I met Liz through her sister Katie and was instantaneously mesmerized by her work. She hand weaves these ornate basketball nets out of hair weave. Her work makes me think about cultural appropriation, basketball being originated by White Americans and now such a staple in black culture. Appropriation, while typically cast in a negative light is a theme that I am interested in exploring further in future works because I feel that it is an essentially unavoidable facet of anthropological evolution in our highly connected / ever globalizing society.
Thanks to the internet, cultures are melting and meshing further and faster than ever before. Hell, if it wasn't for white people adopting yoga I wouldn't be able to take a Bikram class a block away from my apartment -or have a Dirty Chai Tea latte at Books and Books.
Just a few nights ago I was watching Indian Cable TV at my Aunt's house and all the Indian women on the show looked Hispanic- but not just your run of the mill, around the way latinas, I mean Telemundo Latinas- the show girls with the heavy makeup, pitch black straight hair and form fitting dresses. At first it was a bit unsettling and confusing, but when I weighed it against the fact that social media is such a relevantly unifying monster- its easy to understand why notions of beauty and what is considered beautiful are jumping cultural boundaries like never before. I wonder if one day all "beautiful" women will look exactly alike- and ethnicity in general will become antiquated notion of barbaric societies. Its interesting to think about the fact that the more we advance technologically the more we unify culturally- or in a sense go back to where we came from. (Reminds me of Pierre De Chardin's Omega Point.)
After visiting Liz's installation at the Wynwood Arcade for Art Basel- I knew I had to shoot in the space. Within a week I created some site specific pieces, including an oversized sweatshirt and harem joggers with fringe detailing that I thought would photograph beautifully in the space. I also updated an existing bomber jacket I designed a few years back as I thought the color palette would compliment her walls. I chose to add fringe to the pieces as an obvious play on the netting details of her hoops.
'Chixsie Goldteeth' the character I've been channeling for these recent shoots, represents a form of hybrid culturalization that I see as an inevitable response to our current societal interconnectedness. She most intimately, directly mirrors the multi-cultural influence of my upbringing as a West Indian girl being raised in Miami. For styling this character, I borrow heavily from Hispanic and Afro-urban cultures that I was influenced by as a youth, while still retaining elements that are native to my own Indo-Trinidadian background.

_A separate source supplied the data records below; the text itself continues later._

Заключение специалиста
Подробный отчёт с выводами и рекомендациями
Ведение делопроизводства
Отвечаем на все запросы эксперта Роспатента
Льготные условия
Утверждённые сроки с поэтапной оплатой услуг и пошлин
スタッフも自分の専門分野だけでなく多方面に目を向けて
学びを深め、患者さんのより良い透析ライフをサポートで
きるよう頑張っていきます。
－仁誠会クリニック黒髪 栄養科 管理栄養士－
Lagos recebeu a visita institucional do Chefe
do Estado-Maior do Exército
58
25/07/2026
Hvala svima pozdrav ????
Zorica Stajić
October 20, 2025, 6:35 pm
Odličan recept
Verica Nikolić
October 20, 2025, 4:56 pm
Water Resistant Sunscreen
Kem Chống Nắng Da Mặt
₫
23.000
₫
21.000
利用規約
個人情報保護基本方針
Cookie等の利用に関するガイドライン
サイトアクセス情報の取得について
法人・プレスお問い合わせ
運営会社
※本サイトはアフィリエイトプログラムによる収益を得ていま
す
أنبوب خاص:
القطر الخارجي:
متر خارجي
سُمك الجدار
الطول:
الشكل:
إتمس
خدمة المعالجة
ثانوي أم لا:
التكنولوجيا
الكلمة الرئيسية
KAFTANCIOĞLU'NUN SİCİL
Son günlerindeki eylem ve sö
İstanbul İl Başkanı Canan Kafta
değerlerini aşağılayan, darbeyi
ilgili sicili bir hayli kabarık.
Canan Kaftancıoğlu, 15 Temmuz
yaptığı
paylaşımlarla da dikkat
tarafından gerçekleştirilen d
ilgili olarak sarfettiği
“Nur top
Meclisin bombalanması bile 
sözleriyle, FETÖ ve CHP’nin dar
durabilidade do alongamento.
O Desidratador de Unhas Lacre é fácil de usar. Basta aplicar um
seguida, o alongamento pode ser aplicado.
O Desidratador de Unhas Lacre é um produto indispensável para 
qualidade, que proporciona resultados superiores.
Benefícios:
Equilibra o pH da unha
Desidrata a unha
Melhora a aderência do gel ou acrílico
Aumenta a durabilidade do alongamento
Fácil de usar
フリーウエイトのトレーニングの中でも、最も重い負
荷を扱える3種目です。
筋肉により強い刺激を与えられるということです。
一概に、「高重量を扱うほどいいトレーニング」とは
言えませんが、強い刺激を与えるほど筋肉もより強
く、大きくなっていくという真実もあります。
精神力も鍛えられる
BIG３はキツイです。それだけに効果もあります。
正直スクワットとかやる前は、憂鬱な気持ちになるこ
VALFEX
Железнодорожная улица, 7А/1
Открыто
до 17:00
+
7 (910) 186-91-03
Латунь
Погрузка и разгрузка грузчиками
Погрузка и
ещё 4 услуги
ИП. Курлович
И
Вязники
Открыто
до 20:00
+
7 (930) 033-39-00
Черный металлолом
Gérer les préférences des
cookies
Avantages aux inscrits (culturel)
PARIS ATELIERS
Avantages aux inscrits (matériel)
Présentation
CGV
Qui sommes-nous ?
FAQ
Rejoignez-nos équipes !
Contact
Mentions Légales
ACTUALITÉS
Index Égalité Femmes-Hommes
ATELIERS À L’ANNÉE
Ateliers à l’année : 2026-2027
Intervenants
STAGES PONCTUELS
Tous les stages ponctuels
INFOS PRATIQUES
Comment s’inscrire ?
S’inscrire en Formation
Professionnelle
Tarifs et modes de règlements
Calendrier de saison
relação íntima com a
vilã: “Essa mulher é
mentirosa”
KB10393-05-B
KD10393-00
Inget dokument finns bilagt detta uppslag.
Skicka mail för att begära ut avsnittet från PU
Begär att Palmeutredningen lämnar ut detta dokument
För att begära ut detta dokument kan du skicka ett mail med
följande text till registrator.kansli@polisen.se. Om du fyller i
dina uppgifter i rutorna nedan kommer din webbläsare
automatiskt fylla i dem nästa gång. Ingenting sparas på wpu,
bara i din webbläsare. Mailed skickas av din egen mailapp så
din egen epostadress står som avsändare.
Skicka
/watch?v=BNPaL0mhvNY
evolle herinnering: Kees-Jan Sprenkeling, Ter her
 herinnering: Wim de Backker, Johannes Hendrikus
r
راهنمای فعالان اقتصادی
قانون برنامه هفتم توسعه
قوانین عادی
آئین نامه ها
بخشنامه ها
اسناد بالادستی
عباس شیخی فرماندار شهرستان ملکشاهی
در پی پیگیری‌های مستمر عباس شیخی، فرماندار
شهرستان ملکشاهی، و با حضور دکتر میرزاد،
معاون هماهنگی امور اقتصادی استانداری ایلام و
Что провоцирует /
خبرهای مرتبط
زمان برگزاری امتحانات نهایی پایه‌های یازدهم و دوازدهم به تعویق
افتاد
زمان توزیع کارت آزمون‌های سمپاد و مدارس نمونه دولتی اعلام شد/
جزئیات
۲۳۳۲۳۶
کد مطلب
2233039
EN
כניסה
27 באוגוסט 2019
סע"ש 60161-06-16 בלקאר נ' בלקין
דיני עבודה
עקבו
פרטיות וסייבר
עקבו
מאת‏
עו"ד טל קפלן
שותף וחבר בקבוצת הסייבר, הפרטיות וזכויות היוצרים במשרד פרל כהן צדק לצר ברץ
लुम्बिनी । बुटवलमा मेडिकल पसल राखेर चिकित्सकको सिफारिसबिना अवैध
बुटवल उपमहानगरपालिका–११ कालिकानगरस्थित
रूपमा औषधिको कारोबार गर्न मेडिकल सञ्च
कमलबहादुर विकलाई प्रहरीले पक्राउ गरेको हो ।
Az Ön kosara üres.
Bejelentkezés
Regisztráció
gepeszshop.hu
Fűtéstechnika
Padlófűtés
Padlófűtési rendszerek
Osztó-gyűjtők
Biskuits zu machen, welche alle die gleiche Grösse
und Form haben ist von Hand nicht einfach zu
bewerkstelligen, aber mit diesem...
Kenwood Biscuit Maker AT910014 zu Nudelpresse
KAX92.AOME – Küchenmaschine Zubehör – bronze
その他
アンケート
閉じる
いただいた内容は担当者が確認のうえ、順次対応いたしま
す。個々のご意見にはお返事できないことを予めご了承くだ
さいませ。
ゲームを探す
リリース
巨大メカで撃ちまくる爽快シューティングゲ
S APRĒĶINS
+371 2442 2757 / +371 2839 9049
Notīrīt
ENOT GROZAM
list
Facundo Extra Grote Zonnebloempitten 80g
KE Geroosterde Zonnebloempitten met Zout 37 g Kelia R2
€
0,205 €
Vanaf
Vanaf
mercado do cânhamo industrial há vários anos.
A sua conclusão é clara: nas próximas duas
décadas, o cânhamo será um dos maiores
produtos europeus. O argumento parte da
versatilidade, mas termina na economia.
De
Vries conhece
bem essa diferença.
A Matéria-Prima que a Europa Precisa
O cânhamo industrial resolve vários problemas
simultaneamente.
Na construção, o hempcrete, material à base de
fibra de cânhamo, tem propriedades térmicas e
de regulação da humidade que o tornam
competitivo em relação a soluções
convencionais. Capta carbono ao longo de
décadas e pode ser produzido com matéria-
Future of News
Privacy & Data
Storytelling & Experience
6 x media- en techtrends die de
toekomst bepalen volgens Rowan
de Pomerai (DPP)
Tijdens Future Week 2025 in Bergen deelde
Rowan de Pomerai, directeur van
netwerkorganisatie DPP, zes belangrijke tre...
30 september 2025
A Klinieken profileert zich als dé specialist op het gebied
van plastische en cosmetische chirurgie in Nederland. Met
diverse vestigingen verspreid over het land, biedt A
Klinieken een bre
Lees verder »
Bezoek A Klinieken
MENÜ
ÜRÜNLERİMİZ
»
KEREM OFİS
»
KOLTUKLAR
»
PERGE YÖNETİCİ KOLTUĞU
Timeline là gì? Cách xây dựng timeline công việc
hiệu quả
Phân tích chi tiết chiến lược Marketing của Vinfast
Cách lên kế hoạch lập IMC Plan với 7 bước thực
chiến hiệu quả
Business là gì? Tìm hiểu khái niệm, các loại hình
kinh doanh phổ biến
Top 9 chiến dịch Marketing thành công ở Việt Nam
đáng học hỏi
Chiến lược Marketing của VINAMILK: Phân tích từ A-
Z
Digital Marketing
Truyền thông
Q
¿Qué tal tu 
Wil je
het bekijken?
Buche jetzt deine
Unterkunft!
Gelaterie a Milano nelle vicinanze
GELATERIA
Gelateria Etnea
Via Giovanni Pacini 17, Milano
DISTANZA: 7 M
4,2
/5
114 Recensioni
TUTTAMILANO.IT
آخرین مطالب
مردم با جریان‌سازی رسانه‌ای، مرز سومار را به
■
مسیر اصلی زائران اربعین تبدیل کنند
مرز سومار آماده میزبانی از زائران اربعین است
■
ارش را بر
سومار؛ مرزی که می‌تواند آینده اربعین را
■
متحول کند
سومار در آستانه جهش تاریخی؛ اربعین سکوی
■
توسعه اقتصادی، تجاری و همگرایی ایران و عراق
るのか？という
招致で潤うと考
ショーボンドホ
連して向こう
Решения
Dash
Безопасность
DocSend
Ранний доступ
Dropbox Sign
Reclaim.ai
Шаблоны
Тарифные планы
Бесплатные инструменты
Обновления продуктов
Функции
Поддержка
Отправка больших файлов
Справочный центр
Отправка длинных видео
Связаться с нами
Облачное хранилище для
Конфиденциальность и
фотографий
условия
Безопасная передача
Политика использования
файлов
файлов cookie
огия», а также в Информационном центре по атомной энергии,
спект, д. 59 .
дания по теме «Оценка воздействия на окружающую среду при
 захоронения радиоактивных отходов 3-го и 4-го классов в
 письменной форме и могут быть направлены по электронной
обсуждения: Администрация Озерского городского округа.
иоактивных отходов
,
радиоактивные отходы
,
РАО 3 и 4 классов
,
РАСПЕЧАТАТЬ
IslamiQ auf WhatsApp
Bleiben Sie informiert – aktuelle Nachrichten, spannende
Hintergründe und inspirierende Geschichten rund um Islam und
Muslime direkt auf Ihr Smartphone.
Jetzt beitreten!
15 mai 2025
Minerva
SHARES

While cultural appropriation is a topic usually reserved for angry POC's subtweeting innocuous white people about wearing bindis and tribal headdresses to Coachella, I think its important to contextualize the practice from a historic viewpoint. Historically, appropriation is a means for immigrant cultures to assimilate to their new surroundings, especially in lieu of the abundant cultural diasporas made possible by colonialism. In this regard, Chixsie AKA Mauby Digital can be seen as a future-reflection of that sorted past-need to fit in to unfamiliar environs as a means of survival.
For this shoot, I enlisted the help of friend and talented photographer Brian Demby, who has a natural gift for composition and creates magic with his Leica camera.
I love the futuristic, streetwear feel of this shoot, as I think it compliments the aesthetic of Liz's work. I kept true to Chixsie's character by styling her with a nose chain, a nod to my Indian roots and gold grills- a nod to Miami urban culture of my youth. Another fun, spontaneous shoot for the books!